Theodore Dreiser was born in Terre Haute, Indiana, the ninth child of German immigrants. He experienced considerable poverty as a child and at the age of fifteen was forced to leave home in search of work.
After briefly attending Indiana University, he found work as a reporter in Chicago and New York, before Frank Norris persuaded Doubleday to publish Sister Carrie (1900). However, the company's owners disapproved of the novel's subject matter (the moral corruption of the heroine, Carrie Meeber) and it was not promoted, and therefore sold very badly.
Dreiser's second novel, Jennie Gerhardt was not published until 1911. With the support of the literary critic Floyd Dell, who considered Dreiser a major writer, Sister Carrie was republished in 1912. Arnold Bennett was one of the many who praised the book and described it as the "best novel that has ever come out of America".
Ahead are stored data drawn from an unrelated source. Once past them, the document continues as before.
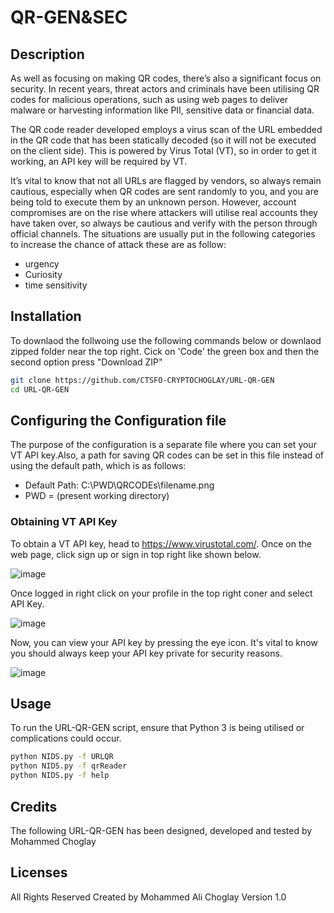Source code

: # QR-GEN&SEC

## Description  
As well as focusing on making QR codes, there’s also a significant focus on security. In recent years, threat actors and criminals have been utilising QR codes for malicious operations, such as using web pages to deliver malware or harvesting information like PII, sensitive data or financial data.

The QR code reader developed employs a virus scan of the URL embedded in the QR code that has been statically decoded (so it will not be executed on the client side). This is powered by Virus Total (VT), so in order to get it working, an API key will be required by VT.

It’s vital to know that not all URLs are flagged by vendors, so always remain cautious, especially when QR codes are sent randomly to you, and you are being told to execute them by an unknown person. However, account compromises are on the rise where attackers will utilise real accounts they have taken over, so always be cautious and verify with the person through official channels. The situations are usually put in the following categories to increase the chance of attack these are as follow: 
* urgency
* Curiosity
* time sensitivity

## Installation

To downlaod the follwoing use the following commands below or downlaod zipped folder near the top right. 
Cick on 'Code' the green box and then the second option press "Download ZIP"   

```bash
git clone https://github.com/CTSFO-CRYPTOCHOGLAY/URL-QR-GEN
cd URL-QR-GEN
```

## Configuring the Configuration file

The purpose of the configuration is a separate file where you can set your VT API key.Also, a path for saving QR codes can be set in this file instead of using the default path, which is as follows: 

* Default Path: C:\PWD\QRCODEs\filename.png
* PWD = (present working directory)

### Obtaining VT API Key  

To obtain a  VT API key, head to https://www.virustotal.com/. Once on the web page, click sign up or sign in top right like shown below.

![image](https://github.com/CTSFO-CRYPTOCHOGLAY/QR-GEN-SEC/assets/72378816/2fd8e889-8319-476d-8002-065293748cca) 

Once logged in right click on your profile in the top right coner and select API Key.

![image](https://github.com/CTSFO-CRYPTOCHOGLAY/QR-GEN-SEC/assets/72378816/5a62d0e1-7321-41bd-ba4a-c70db9890739) 

Now, you can view your API key by pressing the eye icon. It's vital to know you should always keep your API key private for security reasons. 

![image](https://github.com/CTSFO-CRYPTOCHOGLAY/QR-GEN-SEC/assets/72378816/02b5b3f1-6ac8-4da5-9411-e62e8aa38f9f)




## Usage
To run the URL-QR-GEN script, ensure that Python 3 is being utilised or complications could occur. 

```bash
python NIDS.py -f URLQR
python NIDS.py -f qrReader
python NIDS.py -f help
```

## Credits
The following URL-QR-GEN has been designed, developed and tested by Mohammed Choglay

## Licenses
All Rights Reserved
Created by Mohammed Ali Choglay
Version 1.0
An American Tragedy (1925), Dreiser’s greatest novel, was based on the Gillette-Brown murder case of 1906. Subsequently, Dreiser became involved in several campaigns against injustice, including the Sacco and Vanzetti Case, the deportation of Emma Goldman, the false conviction of the trade union leader, Tom Mooney, and the Scottsboro Case.
Theodore Dreiser joined the American Communist Party just before his death in 1945.